Abstract
Proper cell fate determination is largely orchestrated by complex gene regulatory networks centered around transcription factors. However, experimental elucidation of key transcription factors that drive cellular identity is currently often intractable. Here, we present ANANSE (ANalysis Algorithm for Networks Specified by Enhancers), a network-based method that exploits enhancer-encoded regulatory information to identify the key transcription factors in cell fate determination. As cell type-specific transcription factors predominantly bind to enhancers, we use regulatory networks based on enhancer properties to prioritize transcription factors. First, we predict genome-wide binding profiles of transcription factors in various cell types using enhancer activity and transcription factor binding motifs. Subsequently, applying these inferred binding profiles, we construct cell type-specific gene regulatory networks, and then predict key transcription factors controlling cell fate transitions using differential networks between cell types. This method outperforms existing approaches in correctly predicting major transcription factors previously identified to be sufficient for trans-differentiation. Finally, we apply ANANSE to define an atlas of key transcription factors in 18 normal human tissues. In conclusion, we present a ready-to-implement computational tool for efficient prediction of transcription factors in cell fate determination and to study transcription factor-mediated regulatory mechanisms. ANANSE is freely available at https://github.com/vanheeringen-lab/ANANSE.
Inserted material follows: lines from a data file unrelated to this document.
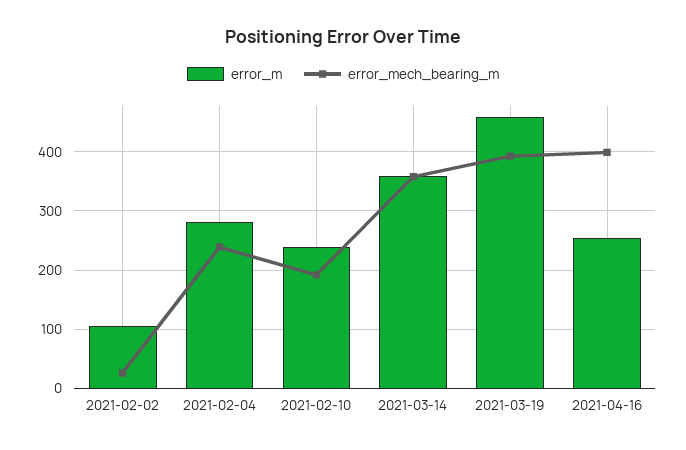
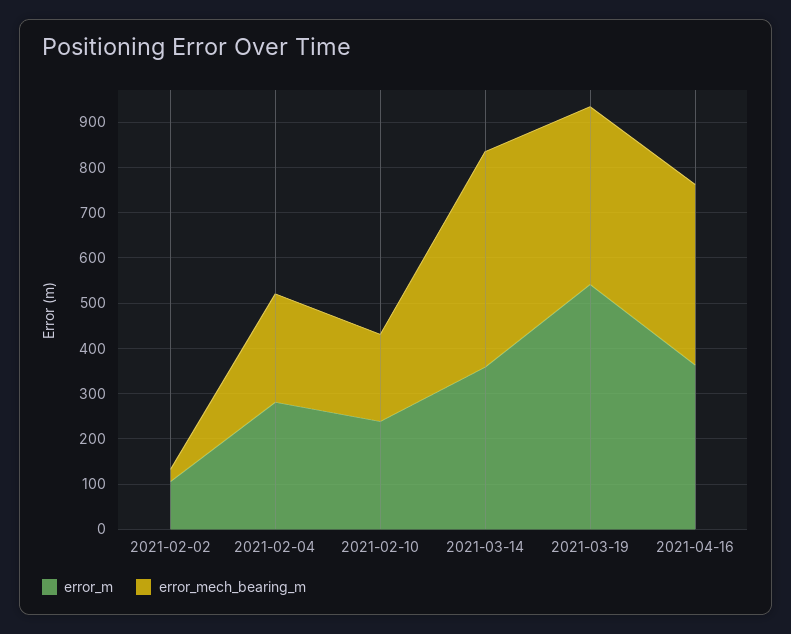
  {
    "error_m": {
      "2021-02-02": 100,
      "2021-02-04": 280,
      "2021-02-10": 240,
      "2021-03-14": 360,
-     "2021-03-19": 460,
+     "2021-03-19": 540,
-     "2021-04-16": 260
+     "2021-04-16": 360
    },
    "error_mech_bearing_m": {
      "2021-02-02": 20,
      "2021-02-04": 240,
      "2021-02-10": 200,
-     "2021-03-14": 360,
+     "2021-03-14": 480,
      "2021-03-19": 400,
      "2021-04-16": 400
    }
  }

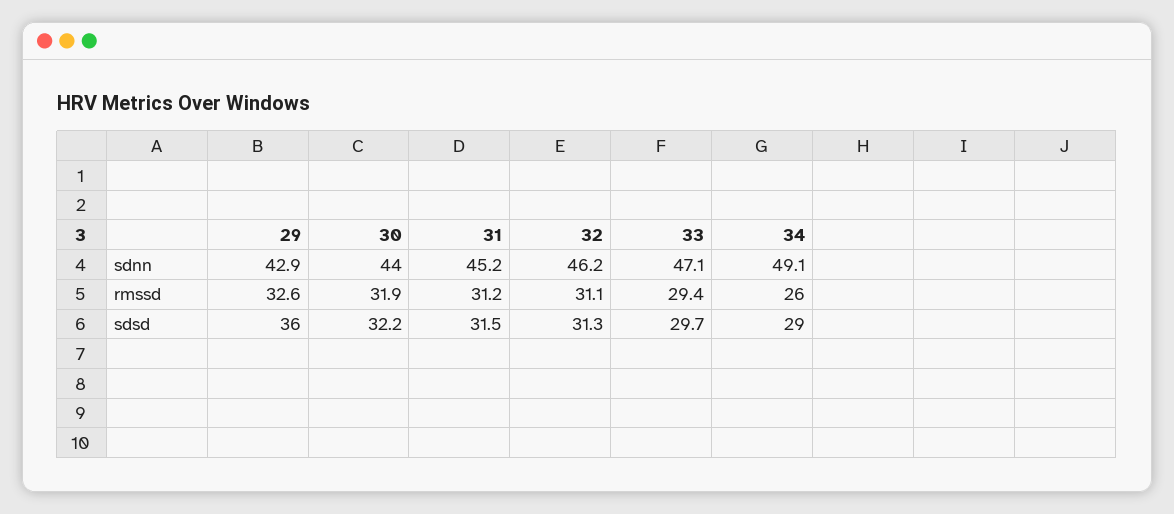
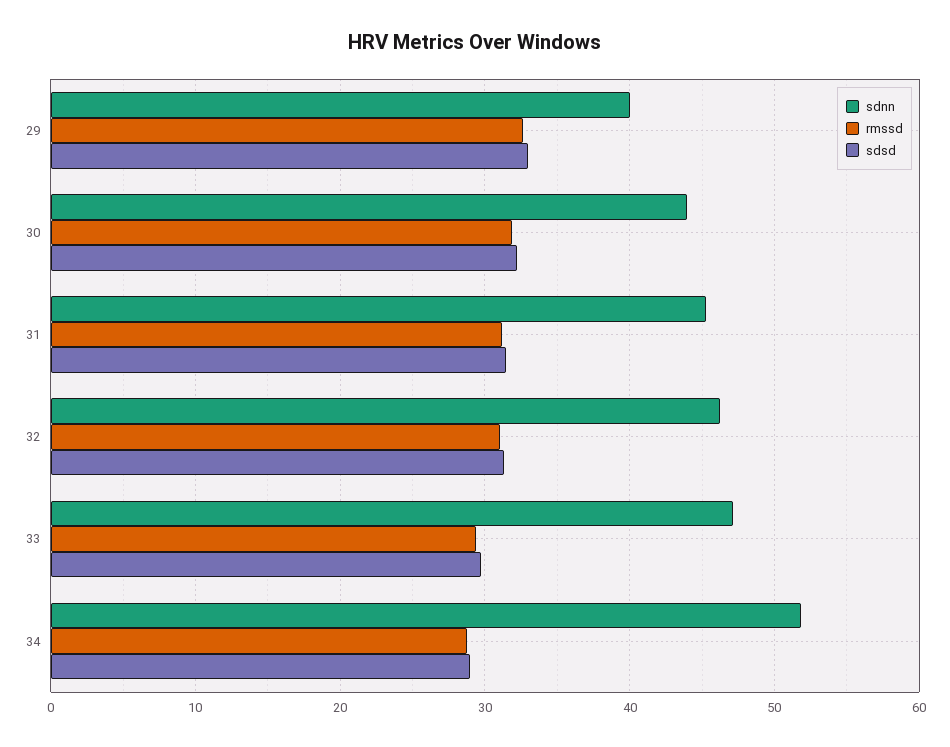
  {
    "sdnn": {
-     "29": 42.9,
+     "29": 40,
      "30": 44,
      "31": 45.2,
      "32": 46.2,
      "33": 47.1,
-     "34": 49.1
+     "34": 52
    },
    "rmssd": {
      "29": 32.6,
      "30": 31.9,
      "31": 31.2,
      "32": 31.1,
      "33": 29.4,
-     "34": 26
+     "34": 29
    },
    "sdsd": {
-     "29": 36,
+     "29": 33,
      "30": 32.2,
      "31": 31.5,
      "32": 31.3,
      "33": 29.7,
      "34": 29
    }
  }

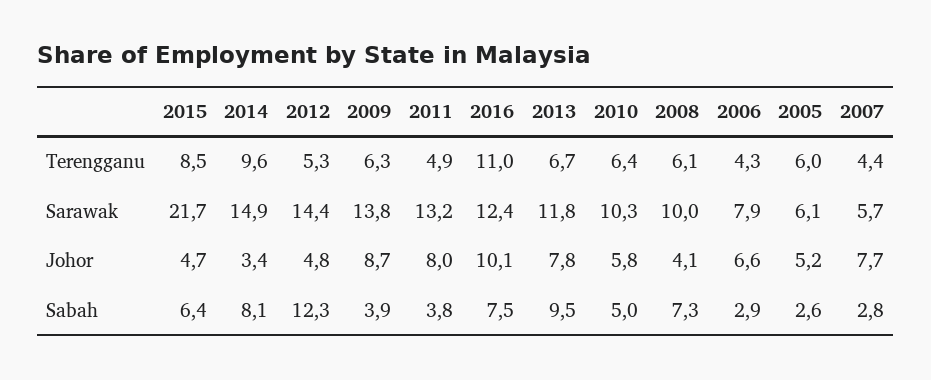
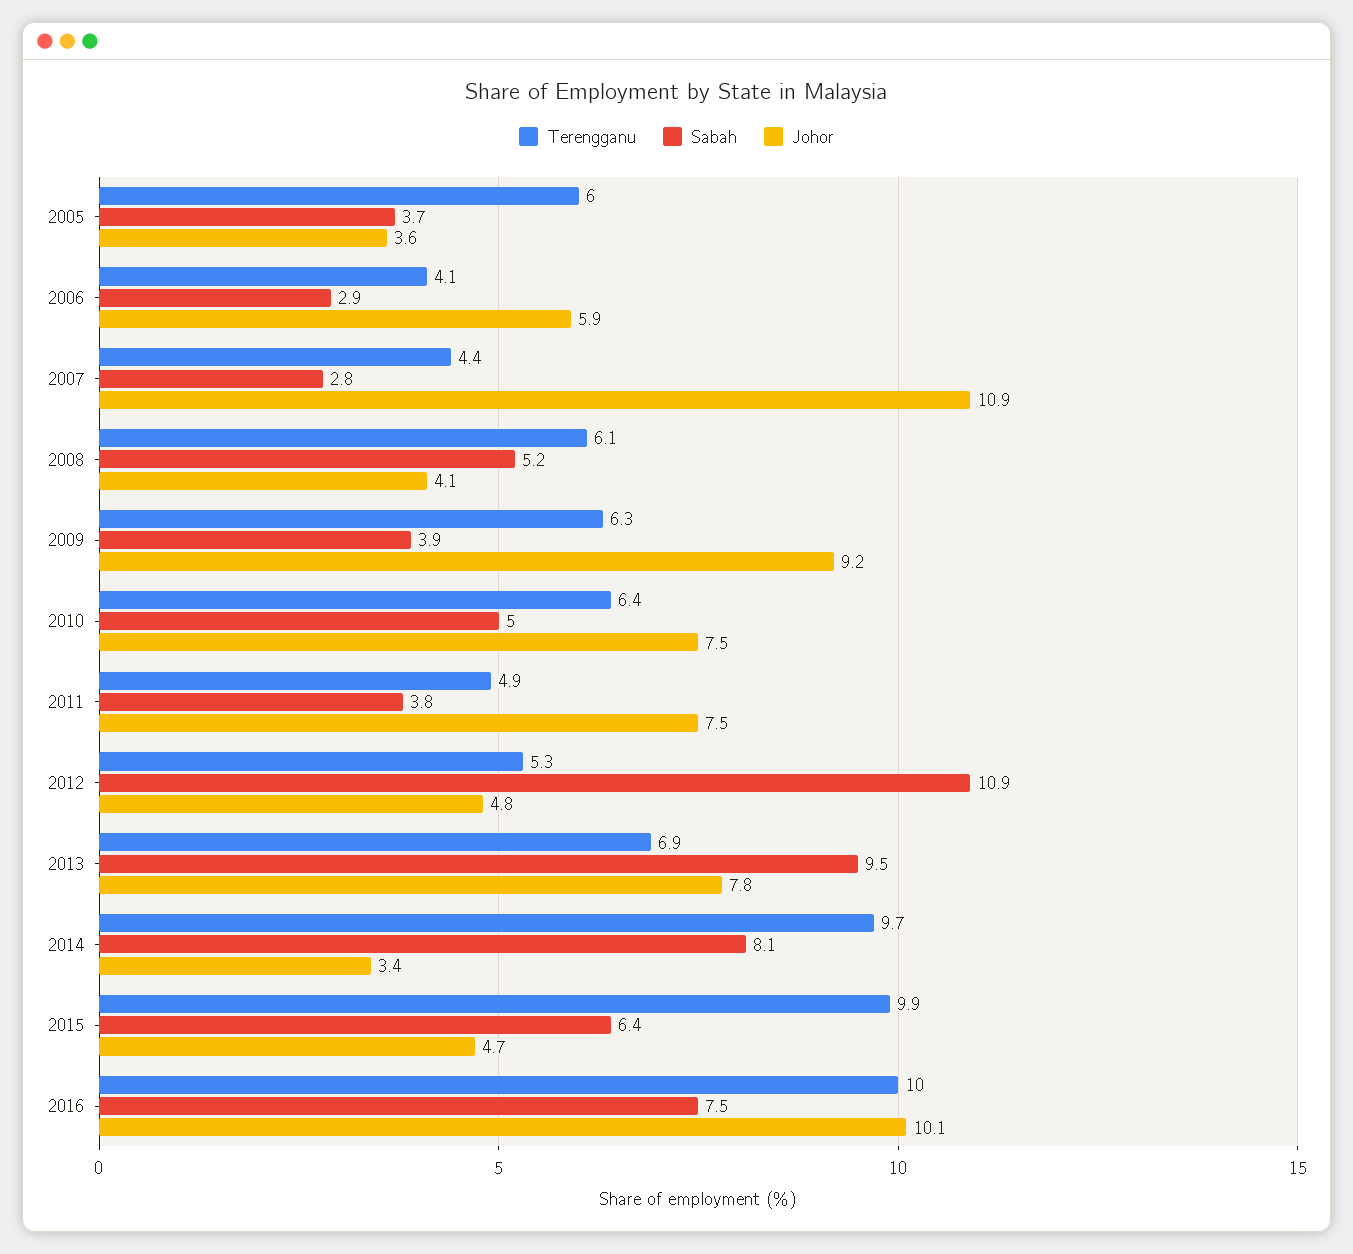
  {
    "Terengganu": {
-     "2015": 8.5,
+     "2015": 9.9,
-     "2014": 9.6,
+     "2014": 9.7,
      "2012": 5.3,
      "2009": 6.3,
      "2011": 4.9,
-     "2016": 11,
+     "2016": 10,
-     "2013": 6.7,
+     "2013": 6.9,
      "2010": 6.4,
      "2008": 6.1,
-     "2006": 4.3,
+     "2006": 4.1,
      "2005": 6,
      "2007": 4.4
    },
-   "Sarawak": {
-     "2015": 21.7,
-     "2014": 14.9,
-     "2012": 14.4,
-     "2009": 13.8,
-     "2011": 13.2,
-     "2016": 12.4,
-     "2013": 11.8,
-     "2010": 10.3,
-     "2008": 10,
-     "2006": 7.9,
-     "2005": 6.1,
-     "2007": 5.7
-   },
    "Johor": {
      "2015": 4.7,
      "2014": 3.4,
      "2012": 4.8,
-     "2009": 8.7,
+     "2009": 9.2,
-     "2011": 8,
+     "2011": 7.5,
      "2016": 10.1,
      "2013": 7.8,
-     "2010": 5.8,
+     "2010": 7.5,
      "2008": 4.1,
-     "2006": 6.6,
+     "2006": 5.9,
-     "2005": 5.2,
+     "2005": 3.6,
-     "2007": 7.7
+     "2007": 10.9
    },
    "Sabah": {
      "2015": 6.4,
      "2014": 8.1,
-     "2012": 12.3,
+     "2012": 10.9,
      "2009": 3.9,
      "2011": 3.8,
      "2016": 7.5,
      "2013": 9.5,
      "2010": 5,
-     "2008": 7.3,
+     "2008": 5.2,
      "2006": 2.9,
-     "2005": 2.6,
+     "2005": 3.7,
      "2007": 2.8
    }
  }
Competing Interest Statement
The authors have declared no competing interest.
Footnotes
First, we have improved the prediction of transcription factor binding by using a more detailed model: 1) We now use ATAC-seq as well as H3K27ac ChIP-seq data for the model. This results in improved performance (see Figure 3A in the revised manuscript). Although the combined data works best, a model based on either ATAC-seq alone or H3K27ac ChIP-seq alone can also be used. This means that the approach is more widely applicable, even when only one of the two data types is available. 2) We have trained transcription factor specific models based on all available TF ChIP-seq data (237 TFs) in the REMAP project for 6 commonly used cell lines. A non-specific model (trained on all TFs, comparable to the model in the previous ANANSE version) is available as fallback, for when ChIP-seq of a TF was not available for training. The estimation of the binding performance is now based on these 237 TFs in the 6 cell lines. In addition, the ROC AUC and PR AUC metrics are performed on held-out chromosomes, in held-out cell types. Second, we have added inferred motif activity to the network inference. This, in combination with the improved binding prediction, results in a greatly improved GRN inference performance. We have revisited all benchmarks. We added DoRothEA and TF perturbation references, and now include two additional state-of-the-art reference methods: GRNBoost2 (a GENIE3-like approach) and networks from GRNdb that were inferred on single-cell RNA-seq using SCENIC (Figure 4A and B).